A DATE IN BAHRAIN
PART ONE

By Melissa van Maasdyk

My mother thought I’d be bored. Others worried about security issues or how I’d cope with the heat. “Will you have to wear a thingamy over your head,” a concerned colleague asked. But the unanimous cry from everyone who knows me well was, “How will you survive without alcohol?” Needless to say, I left London for Bahrain with more than a little trepidation. 

Two years on, I can honestly say that all concerns were unfounded and I’m very happy in my new home, a small country made up of 33 islands lapped by the warm Arabian Gulf, off the coast of Saudi Arabia (I mention its location because a friend of mine asked a travel agent where Bahrain was and the travel agent had to look it up).  Often mixed up in people’s minds with neighbouring oil giant Saudi Arabia, where strict Islamic law prevails, Bahrain is conversely a laidback and relatively liberal country. 

While the majority of the population here is Muslim, Islamic law is not enforced as it is in Saudi, so women don’t have to wear an abaya (a shapeless black gown worn over clothes to guard women’s beauty from men) or a hijab (a black head shawl that may or may not cover the face).
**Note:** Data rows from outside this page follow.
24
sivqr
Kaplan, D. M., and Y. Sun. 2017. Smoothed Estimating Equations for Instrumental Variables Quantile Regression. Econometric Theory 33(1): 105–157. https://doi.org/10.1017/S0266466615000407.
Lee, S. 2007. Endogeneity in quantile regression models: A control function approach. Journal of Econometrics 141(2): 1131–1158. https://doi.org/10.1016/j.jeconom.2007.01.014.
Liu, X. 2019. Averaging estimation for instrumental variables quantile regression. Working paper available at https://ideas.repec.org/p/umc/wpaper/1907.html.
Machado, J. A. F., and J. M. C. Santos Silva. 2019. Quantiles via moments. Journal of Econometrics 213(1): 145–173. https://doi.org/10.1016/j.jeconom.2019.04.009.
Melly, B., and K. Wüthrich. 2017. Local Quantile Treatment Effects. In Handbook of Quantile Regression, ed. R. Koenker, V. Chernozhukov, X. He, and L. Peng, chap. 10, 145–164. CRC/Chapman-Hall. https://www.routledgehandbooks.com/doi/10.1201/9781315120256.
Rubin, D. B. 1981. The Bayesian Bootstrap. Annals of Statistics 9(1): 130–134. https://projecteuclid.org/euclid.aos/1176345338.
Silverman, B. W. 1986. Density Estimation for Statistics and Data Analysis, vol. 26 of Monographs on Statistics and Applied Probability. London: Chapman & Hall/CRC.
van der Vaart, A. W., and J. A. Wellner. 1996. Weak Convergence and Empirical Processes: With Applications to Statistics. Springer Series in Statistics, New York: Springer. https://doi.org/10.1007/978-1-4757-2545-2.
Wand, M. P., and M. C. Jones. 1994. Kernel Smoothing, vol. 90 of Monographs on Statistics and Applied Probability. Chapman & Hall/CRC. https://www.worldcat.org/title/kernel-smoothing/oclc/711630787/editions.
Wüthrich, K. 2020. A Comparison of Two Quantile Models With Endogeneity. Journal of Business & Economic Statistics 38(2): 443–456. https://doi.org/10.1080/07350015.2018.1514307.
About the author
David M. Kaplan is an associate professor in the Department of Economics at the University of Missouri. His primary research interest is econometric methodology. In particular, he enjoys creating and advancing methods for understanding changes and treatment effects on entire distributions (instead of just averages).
I’m thus spared the discomfort of wearing a “thingamy” over my head, although I do find the anonymity it offers quite appealing, as did Michael Jackson, who lived here for a while and was spotted out in Seef Mall disguised in full abaya-hijab regalia (his entourage was a dead giveaway). 
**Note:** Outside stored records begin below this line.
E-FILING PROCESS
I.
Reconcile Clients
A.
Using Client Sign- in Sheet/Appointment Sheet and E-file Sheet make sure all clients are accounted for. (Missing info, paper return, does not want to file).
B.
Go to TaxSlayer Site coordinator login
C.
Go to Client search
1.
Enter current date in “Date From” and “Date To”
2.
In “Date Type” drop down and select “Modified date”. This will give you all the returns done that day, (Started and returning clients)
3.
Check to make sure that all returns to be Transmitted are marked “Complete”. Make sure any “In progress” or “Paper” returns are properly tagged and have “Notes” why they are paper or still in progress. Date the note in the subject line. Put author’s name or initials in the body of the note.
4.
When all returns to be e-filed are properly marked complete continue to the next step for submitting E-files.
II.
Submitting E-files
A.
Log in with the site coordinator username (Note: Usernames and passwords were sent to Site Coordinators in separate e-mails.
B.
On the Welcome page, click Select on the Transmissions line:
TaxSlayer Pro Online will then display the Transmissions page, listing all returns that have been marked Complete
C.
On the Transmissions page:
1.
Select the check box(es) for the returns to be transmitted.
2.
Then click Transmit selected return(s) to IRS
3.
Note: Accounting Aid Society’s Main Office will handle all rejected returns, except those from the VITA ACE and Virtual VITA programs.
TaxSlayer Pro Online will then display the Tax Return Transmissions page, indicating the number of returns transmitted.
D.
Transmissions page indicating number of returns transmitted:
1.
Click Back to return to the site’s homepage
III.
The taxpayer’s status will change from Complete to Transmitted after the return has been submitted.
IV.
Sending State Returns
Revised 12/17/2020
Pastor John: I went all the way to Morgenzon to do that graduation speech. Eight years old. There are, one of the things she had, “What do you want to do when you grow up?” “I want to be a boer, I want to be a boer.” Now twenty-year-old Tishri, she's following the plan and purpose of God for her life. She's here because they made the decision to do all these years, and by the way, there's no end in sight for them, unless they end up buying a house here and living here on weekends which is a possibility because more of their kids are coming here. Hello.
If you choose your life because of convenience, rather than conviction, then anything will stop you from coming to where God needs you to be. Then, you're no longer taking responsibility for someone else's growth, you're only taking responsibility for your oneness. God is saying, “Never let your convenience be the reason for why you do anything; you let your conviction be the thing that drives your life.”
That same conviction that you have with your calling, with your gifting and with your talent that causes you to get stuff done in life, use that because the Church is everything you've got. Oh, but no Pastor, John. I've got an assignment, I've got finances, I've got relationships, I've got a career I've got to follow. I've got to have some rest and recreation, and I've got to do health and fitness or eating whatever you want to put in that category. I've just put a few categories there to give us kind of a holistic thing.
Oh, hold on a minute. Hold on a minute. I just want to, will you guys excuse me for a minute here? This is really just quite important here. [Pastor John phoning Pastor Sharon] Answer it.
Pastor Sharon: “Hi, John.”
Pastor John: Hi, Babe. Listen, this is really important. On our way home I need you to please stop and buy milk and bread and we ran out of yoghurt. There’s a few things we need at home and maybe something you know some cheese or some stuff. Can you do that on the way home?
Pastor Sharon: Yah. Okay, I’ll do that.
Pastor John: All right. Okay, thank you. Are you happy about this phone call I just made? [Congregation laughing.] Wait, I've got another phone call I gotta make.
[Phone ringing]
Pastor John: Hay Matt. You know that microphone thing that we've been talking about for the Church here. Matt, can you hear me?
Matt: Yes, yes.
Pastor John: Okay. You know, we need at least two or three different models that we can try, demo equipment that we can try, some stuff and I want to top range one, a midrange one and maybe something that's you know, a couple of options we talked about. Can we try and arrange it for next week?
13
I’ve also been told by a couple of Bahraini women who choose to wear an abaya for religious reasons that it takes a lot of stress out of getting dressed for work in the morning. And I imagine the hijab would be a saviour on bad-hair days. But I can wear what I want, except in the holy month of Ramadan, when even ex-pats are expected to cover their shoulders and knees and no one is permitted to eat or drink in public between sun-up and sun-down out of respect for those fasting. The pay-off is that shopping malls are open until after midnight and tents are set up in hotel gardens, offering lavish feasts of traditional foods and fresh juices to break the fast nightly.

I’ll drink to that

On the subject of drink, although alcohol is advised against by the Quran, along with narcotic drugs and gambling, because “in them is great sin, and some benefits for men, but the sin of them is greater than the benefit”, it is not entirely off the menu in Bahrain - cue a collective sigh of relief. But there are restrictions on where it can be served and bought. It’s not to be found on supermarket shelves, for example, but at two outlets. 
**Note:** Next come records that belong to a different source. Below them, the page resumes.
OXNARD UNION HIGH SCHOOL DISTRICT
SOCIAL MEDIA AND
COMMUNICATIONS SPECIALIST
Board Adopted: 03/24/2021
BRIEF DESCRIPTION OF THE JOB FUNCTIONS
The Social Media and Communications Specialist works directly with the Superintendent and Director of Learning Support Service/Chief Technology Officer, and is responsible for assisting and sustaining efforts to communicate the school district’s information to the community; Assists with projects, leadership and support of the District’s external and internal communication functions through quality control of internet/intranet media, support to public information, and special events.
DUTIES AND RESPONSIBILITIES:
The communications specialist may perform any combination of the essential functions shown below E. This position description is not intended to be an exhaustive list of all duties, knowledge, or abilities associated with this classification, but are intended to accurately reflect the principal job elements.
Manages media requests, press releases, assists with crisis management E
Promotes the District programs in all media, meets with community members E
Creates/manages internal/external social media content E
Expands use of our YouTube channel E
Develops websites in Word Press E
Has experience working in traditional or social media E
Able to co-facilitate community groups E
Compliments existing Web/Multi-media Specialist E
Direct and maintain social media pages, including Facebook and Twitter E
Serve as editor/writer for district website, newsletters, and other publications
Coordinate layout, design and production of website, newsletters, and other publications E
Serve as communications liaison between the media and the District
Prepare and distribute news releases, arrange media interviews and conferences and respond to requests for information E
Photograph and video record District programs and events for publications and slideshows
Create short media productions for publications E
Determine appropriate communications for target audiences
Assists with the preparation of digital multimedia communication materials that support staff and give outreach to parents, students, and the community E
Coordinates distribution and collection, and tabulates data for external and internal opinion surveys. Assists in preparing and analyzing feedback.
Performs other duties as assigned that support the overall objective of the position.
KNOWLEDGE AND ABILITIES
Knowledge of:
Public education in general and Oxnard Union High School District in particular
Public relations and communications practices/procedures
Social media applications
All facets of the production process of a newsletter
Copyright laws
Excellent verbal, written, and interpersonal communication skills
Yes two! In the whole country! Although legal, these are not advertised anywhere so you have to discover their location through word of mouth. And when you get there, there’s no sign outside indicating the importer’s name, but simply the words “The Shop” in very small letters, alongside a sign that says that Muslims are not allowed to enter (there’s a similar sign outside the pork section in the supermarket). 

So the whole experience of buying alcohol feels rather illicit and seedy. However, there’s nothing cheap, in any respect, about the goods on offer, so one doesn’t have to lower one’s standards as one does in Saudi, where alcohol is totally banned and ex-pats distil their own sugary home-made wine in their bathrooms to fuel wild parties behind compound walls (ironically, if not alcohol, it is possible to buy alcohol-making kits in the shops there). 

Café ItaliaMirai

Happily for this oenophile, wine is also available in Bahrain’s five-star hotels, and at restaurants in certain districts licensed to serve it. This means there are buzzy hubs of nightlife in areas such as Juffair and Adliya, where numerous former villas have been converted into restaurants traversing the cuisines of the globe.

Favourites are Mirai (+973 1771 3113), offering Japanese-South American fusion along with saketini’s, Café Italia (+973 1774 4774) for modern Italian in a dramatic double-volume space, and Mezzaluna (+973 1774 2999), where sophisticated French fare is served up with live jazz in the converted courtyard of a traditional Arabian house. 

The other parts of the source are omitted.